Every line from the one with "pinky tip: (851, 755)" to the one with "ring tip: (1064, 540)", including those two, is to be copied exactly; all other lines of the entries below are left out.

● **Supplied records**:
Start of Block

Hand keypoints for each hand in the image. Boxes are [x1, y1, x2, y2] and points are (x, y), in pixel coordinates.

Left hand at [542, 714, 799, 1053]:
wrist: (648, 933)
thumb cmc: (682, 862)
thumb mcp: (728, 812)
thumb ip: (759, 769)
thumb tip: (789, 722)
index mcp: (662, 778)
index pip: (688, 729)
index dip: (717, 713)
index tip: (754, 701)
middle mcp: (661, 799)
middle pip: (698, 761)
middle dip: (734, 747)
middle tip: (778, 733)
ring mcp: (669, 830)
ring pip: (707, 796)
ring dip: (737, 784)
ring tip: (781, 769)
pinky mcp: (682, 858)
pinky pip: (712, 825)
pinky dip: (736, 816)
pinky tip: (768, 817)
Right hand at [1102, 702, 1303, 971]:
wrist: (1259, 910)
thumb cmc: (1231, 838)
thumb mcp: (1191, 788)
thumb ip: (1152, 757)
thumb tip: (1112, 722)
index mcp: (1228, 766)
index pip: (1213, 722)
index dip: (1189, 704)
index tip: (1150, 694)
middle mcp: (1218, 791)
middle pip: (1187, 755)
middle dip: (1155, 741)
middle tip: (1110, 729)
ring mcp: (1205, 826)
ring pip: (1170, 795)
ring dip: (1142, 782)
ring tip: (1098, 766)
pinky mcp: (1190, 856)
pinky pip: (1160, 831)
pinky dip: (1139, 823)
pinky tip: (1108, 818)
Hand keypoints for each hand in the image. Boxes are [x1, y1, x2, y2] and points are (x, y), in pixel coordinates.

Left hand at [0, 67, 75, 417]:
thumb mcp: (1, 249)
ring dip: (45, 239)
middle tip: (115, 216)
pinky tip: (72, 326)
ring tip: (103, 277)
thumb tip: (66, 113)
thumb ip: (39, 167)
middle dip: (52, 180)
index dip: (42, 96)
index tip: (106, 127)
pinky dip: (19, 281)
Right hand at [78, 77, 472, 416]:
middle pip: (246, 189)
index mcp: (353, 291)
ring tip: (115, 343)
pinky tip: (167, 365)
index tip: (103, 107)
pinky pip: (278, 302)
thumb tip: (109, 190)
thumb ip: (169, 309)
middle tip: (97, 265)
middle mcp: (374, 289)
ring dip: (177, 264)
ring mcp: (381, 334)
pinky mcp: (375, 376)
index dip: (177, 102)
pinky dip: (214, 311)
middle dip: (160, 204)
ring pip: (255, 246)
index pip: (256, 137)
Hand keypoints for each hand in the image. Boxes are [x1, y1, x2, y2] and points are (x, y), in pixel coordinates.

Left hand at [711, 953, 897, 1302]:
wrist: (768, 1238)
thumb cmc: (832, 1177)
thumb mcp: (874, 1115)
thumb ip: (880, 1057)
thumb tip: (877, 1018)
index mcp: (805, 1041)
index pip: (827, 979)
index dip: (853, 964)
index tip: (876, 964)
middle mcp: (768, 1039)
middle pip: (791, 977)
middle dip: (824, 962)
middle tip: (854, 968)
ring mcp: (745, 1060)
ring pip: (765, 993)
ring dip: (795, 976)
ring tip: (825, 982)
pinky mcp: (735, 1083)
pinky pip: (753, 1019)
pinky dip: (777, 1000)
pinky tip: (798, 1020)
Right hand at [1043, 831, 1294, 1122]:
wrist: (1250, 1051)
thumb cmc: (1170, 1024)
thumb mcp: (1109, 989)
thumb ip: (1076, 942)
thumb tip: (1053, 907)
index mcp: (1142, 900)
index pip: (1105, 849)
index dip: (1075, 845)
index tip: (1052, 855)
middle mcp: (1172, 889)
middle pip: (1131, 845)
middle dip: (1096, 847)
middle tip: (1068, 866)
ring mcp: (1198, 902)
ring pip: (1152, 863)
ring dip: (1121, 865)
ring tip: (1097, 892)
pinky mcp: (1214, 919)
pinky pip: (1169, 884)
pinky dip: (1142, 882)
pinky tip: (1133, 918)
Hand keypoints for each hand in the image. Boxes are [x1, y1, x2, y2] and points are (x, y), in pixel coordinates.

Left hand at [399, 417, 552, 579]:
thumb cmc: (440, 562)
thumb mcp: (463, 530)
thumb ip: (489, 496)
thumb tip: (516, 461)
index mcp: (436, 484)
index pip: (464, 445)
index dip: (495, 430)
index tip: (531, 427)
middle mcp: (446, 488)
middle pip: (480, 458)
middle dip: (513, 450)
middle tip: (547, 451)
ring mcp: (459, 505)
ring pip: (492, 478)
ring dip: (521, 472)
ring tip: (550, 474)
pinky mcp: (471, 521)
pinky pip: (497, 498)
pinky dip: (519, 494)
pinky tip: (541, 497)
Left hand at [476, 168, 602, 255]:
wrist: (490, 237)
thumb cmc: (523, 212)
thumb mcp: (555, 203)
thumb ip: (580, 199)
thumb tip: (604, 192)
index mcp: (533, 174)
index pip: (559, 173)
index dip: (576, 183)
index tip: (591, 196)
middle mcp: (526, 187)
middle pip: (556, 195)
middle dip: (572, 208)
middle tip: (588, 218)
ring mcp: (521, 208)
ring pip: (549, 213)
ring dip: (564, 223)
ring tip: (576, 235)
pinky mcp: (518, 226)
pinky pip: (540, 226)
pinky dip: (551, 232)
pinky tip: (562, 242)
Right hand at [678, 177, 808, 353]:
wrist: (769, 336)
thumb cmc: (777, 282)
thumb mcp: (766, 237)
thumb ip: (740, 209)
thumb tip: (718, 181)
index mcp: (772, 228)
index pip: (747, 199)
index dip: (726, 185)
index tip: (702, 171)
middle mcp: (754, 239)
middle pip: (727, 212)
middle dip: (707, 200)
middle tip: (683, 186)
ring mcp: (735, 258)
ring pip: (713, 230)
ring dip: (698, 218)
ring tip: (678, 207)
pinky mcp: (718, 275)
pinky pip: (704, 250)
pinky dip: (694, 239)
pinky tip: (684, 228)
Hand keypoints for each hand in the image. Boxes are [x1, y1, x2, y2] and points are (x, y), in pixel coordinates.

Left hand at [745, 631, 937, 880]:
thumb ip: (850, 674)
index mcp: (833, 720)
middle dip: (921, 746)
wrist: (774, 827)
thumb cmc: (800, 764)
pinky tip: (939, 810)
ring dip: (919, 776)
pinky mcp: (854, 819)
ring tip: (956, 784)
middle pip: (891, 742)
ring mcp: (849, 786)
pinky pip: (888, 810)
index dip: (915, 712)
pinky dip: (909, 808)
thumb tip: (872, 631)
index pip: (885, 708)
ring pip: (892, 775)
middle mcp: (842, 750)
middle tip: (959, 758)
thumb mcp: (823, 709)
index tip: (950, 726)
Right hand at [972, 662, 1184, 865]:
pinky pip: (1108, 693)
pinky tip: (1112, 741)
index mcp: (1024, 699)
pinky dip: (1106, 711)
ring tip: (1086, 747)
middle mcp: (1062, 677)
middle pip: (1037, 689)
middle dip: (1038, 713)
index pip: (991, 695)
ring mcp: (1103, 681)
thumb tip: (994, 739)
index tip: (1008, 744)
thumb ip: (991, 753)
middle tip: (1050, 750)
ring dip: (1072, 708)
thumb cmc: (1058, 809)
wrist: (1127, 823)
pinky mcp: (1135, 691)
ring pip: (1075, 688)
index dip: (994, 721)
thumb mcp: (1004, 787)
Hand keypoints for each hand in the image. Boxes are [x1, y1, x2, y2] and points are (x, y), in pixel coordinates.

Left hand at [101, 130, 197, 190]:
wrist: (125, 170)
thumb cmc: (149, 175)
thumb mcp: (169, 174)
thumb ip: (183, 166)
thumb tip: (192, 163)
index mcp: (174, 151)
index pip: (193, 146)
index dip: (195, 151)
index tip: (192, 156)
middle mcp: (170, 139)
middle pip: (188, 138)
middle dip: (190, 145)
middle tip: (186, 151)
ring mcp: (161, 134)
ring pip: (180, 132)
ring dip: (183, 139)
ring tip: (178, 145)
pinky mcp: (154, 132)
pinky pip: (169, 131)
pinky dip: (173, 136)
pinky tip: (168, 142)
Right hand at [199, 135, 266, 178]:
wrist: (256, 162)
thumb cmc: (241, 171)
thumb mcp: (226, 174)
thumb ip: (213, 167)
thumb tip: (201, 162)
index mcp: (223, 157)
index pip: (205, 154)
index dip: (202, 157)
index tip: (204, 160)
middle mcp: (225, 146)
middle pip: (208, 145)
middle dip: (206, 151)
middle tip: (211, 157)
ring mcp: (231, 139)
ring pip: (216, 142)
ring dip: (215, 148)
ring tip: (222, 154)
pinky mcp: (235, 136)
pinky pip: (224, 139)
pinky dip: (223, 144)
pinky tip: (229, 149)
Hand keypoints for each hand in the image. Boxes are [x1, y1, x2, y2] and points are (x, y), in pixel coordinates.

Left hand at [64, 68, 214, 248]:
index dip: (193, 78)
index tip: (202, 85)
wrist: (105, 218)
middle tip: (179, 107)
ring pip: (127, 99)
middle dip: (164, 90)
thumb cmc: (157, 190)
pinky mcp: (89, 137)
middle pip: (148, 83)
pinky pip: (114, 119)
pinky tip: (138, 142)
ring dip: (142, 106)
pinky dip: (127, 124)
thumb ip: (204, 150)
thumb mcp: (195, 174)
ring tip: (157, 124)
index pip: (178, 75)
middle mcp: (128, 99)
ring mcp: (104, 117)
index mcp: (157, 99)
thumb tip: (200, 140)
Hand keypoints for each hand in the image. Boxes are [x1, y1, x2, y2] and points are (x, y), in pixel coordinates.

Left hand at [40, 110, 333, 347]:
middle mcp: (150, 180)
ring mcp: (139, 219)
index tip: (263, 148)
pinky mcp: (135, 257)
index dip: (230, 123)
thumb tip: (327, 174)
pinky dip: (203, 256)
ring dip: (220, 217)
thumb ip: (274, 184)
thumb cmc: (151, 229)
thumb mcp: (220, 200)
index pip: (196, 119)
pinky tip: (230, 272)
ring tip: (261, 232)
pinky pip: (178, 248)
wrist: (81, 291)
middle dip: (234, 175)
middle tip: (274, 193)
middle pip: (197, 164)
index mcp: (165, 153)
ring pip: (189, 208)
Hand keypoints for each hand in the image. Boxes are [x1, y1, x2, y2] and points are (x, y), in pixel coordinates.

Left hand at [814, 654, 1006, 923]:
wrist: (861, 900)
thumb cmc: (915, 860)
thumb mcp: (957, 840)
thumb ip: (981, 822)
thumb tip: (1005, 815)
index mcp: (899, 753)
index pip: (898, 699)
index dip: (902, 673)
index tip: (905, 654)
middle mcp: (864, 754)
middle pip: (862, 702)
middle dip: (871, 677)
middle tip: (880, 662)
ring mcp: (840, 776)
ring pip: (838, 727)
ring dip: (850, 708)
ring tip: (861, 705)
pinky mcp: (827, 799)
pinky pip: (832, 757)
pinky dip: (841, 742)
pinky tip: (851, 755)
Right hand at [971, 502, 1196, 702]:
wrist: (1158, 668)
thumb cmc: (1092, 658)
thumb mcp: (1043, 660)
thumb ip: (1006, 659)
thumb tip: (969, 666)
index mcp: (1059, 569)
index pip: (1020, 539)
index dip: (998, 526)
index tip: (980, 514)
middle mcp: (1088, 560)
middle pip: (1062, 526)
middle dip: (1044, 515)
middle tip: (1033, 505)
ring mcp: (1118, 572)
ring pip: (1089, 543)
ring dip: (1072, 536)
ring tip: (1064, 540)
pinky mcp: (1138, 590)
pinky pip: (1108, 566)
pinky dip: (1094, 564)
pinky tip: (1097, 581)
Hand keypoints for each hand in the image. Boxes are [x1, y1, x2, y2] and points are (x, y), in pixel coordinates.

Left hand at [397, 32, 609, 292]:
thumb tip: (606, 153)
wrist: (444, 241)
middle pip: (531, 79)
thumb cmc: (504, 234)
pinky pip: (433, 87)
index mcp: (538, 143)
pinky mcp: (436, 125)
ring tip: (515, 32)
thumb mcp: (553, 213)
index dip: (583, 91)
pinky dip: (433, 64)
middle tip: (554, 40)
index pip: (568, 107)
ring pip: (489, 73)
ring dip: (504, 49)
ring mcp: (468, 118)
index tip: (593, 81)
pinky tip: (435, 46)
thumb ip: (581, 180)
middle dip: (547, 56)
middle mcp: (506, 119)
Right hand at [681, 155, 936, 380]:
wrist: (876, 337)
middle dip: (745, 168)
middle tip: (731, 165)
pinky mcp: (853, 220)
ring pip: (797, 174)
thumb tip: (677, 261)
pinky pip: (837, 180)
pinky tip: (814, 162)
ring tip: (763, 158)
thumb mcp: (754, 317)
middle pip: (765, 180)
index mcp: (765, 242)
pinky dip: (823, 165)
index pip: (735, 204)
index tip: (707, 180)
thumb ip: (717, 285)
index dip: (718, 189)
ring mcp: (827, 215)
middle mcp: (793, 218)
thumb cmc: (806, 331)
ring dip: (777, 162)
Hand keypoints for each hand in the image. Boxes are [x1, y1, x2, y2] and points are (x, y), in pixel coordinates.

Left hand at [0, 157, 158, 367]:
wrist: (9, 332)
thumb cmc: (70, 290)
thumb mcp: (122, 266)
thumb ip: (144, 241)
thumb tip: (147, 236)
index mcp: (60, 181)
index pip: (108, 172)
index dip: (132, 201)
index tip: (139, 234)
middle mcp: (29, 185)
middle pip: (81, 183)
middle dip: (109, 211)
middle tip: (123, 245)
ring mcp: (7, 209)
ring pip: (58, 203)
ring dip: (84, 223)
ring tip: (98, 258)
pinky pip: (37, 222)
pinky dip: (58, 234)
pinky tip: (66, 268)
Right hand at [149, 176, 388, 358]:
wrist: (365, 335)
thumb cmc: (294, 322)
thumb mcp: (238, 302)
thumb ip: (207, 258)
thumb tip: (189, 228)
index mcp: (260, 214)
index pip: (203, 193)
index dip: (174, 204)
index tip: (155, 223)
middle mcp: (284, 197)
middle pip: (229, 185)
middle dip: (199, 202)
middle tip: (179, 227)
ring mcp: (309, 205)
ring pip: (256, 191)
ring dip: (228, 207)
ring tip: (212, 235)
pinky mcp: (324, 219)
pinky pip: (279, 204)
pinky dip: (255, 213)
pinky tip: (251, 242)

End of Block

● **Answer for this exercise**:
pinky tip: (851, 755)
Right hand at [971, 502, 1196, 702]:
wrist: (1158, 668)
thumb cmc: (1092, 658)
thumb mcp: (1043, 660)
thumb ip: (1006, 659)
thumb tip: (969, 666)
index mcp: (1059, 569)
index pip: (1020, 539)
index dip: (998, 526)
index tip: (980, 514)
middle mcp: (1088, 560)
middle pip: (1062, 526)
middle dip: (1044, 515)
middle tip: (1033, 505)
ring mcp: (1118, 572)
ring pip: (1089, 543)
ring dip: (1072, 536)
ring tip: (1064, 540)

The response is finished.